Le développement de nouveaux réacteurs, EPR2 dont la décision est attendue très prochainement en France, de petits réacteurs annoncés comme facilitant l’accès au nucléaire pour les nouveaux pays entrants dans le nucléaire, SMR (Small Modular Reactors), et de réacteurs potentiellement très innovants de toute nature, (« effet start up… réacteurs AMR, Advanced Modular Reactor » ) dans des usages aussi diversifiés que la production d'électricité, la production d'hydrogène ou la propulsion navale ou spatiale, fait l’objet d’annonces de plus en plus fréquentes.
En parallèle, le numérique se développe et se généralise dans les études, comme dans la réalisation ou pour l'exploitation, avec un déploiement de l'IA, de l'intelligence dite artificielle, dans un univers virtuel nous éloignant potentiellement de toute appréhension et compréhension humaine de la réalité physique.
Or le risque d'accident ne sera jamais nul. La sûreté nucléaire permet, par des dispositions techniques, humaines et organisationnelles, de permettre l'exploitation, de prévenir un accident nucléaire, et en cas hypothétique accident, de limiter les conséquences pour l'exploitant, la population, le territoire d'accueil et l'environnement.
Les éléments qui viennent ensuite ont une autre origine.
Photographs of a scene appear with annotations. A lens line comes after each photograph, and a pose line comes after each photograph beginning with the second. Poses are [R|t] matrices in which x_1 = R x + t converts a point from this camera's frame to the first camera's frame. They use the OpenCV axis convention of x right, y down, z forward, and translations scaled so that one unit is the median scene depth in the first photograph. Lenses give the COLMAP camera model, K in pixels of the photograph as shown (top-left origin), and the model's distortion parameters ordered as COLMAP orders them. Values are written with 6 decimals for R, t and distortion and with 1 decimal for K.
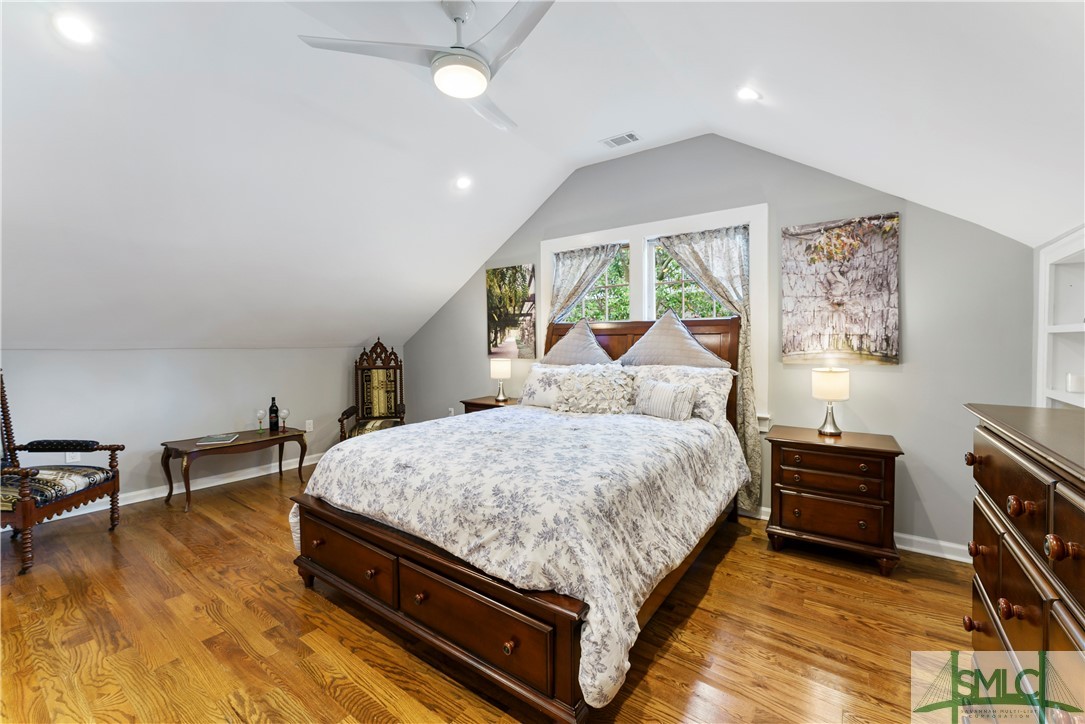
lens RADIAL K [[435.6, 0, 542.5], [0, 435.6, 362.0], [0, 0, 1]] dist [0.000615, -0.000106]
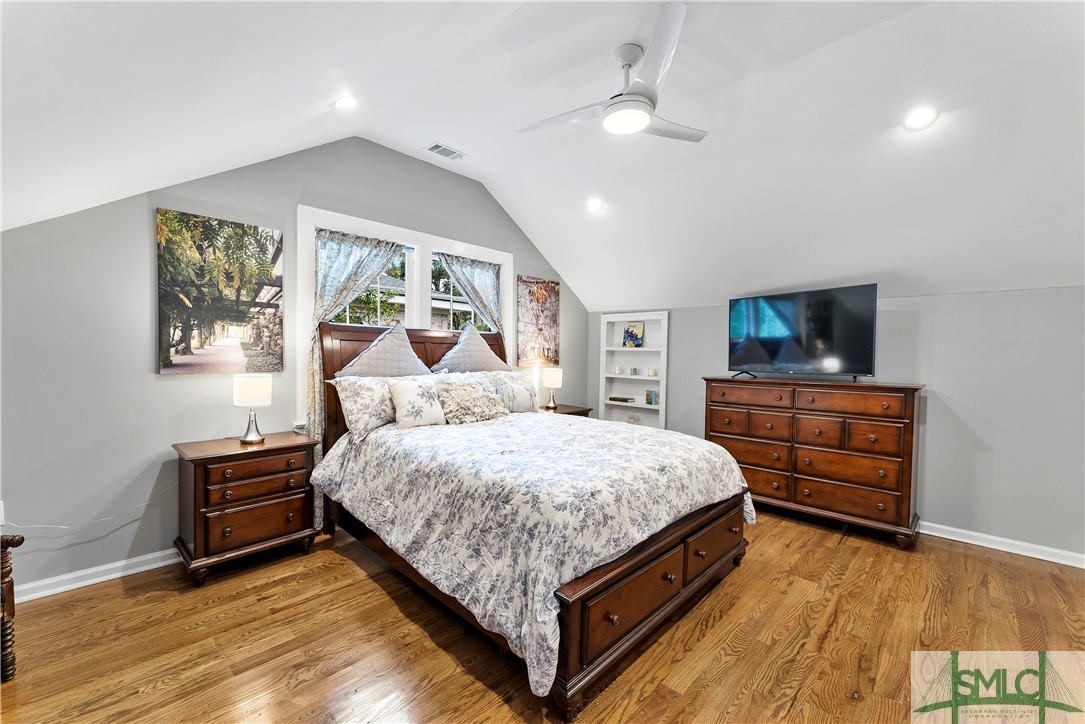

Aussi, la nécessaire prise en compte de la priorité première de la sûreté nucléaire, le retour d’expérience induit par désormais 20 000 années cumulées d’exploitation à travers le monde, et la numérisation croissante de nos sociétés, appellent à une attention spécifique, par tous les acteurs institutionnels, investisseurs ou industriels engagés dans le développement du nucléaire, sur les point suivants :
- la nécessaire responsabilisation et implication continue et permanente de l’exploitant nucléaire dans la démonstration de sûreté, des premières études et tout au long de la réalisation et de l’exploitation des réacteurs
- la compréhension des phénomènes physiques fondamentaux pour la maitrise de la sûreté nucléaire (la sûreté nucléaire relève d’abord d’une réalité physique et non d’une réglementation voire d'une simple fiction)
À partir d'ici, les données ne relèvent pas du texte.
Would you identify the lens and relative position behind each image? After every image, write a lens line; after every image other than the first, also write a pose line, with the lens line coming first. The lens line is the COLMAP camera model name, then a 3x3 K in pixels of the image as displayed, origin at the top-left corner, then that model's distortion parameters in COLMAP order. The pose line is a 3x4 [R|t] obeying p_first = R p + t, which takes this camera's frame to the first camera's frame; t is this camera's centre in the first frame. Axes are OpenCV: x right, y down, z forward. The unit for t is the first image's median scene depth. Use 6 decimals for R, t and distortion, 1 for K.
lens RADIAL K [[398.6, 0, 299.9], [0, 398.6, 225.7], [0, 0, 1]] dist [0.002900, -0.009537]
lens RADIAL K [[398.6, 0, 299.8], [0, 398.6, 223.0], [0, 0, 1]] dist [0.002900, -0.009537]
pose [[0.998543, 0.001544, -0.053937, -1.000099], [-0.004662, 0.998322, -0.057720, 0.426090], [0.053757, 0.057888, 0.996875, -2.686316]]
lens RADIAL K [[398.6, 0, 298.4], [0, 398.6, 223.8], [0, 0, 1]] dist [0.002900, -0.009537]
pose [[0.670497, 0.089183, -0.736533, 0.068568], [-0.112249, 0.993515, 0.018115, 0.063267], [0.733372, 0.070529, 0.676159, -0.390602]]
- la maitrise de la modélisation, de la simulation numérique, et des données d’entrées prises en compte, avec maitrise des modèles physiques sous-jacents
- la disponibilité de réacteurs de recherche et de diverses boucles d'essais expérimentales permettant de confirmer la validation des modèles de simulation et les données d'entrées prises en compte dans ces simulations
- les qualifications tant techniques qu'humaines, en conséquence, pour les démonstrations de sûreté et pour le développement industriel
- la confirmation, avec le retour d'expérience disponible, le plus large possible (savons nous tirer tout le retour d'expérience des événements de réactivité négative de Rhapsodie en 1978, de Phénix en 1988/89 et des réacteurs rapides américains en 1974?), de marges de sûreté robustes permettant de tenir compte des incontournables incertitudes et de faire face aux aléas de toute nature avec une défense en profondeur suffisante
- une compétence et une capacité industrielle et scientifique associée, avec transmission des éléments clés aux différents partenaires scientifiques et industriels et de générations en générations
- un environnement institutionnel stable avec une gouvernance publique prenant en compte l’intérêt général, les signaux faibles et potentiellement précurseurs, et les enjeux de long terme, avec une gouvernance publique disposant à ses cotés d'une expertise scientifique et technique compétente conjointement dans les domaines explorés par les innovations industrielles et en matière de sûreté nucléaire, et d'une Autorité de sûreté nucléaire indépendante des exploitants.
Ceci concerne évidemment toute évolution et mise à niveau du parc nucléaire existant et de manière tout aussi importante, et déterminante, pour tout nouveau réacteur, aussi innovant soit-il.
Concernant la conduite des actions, elles doivent être menées à tous les niveaux d’expertise, de décision comme d’exécution de manière rigoureuse, prudente, intègre, ouverte, interrogative, et transparente, comme il doit en être en matière de culture de sûreté pour toute question de sûreté nucléaire.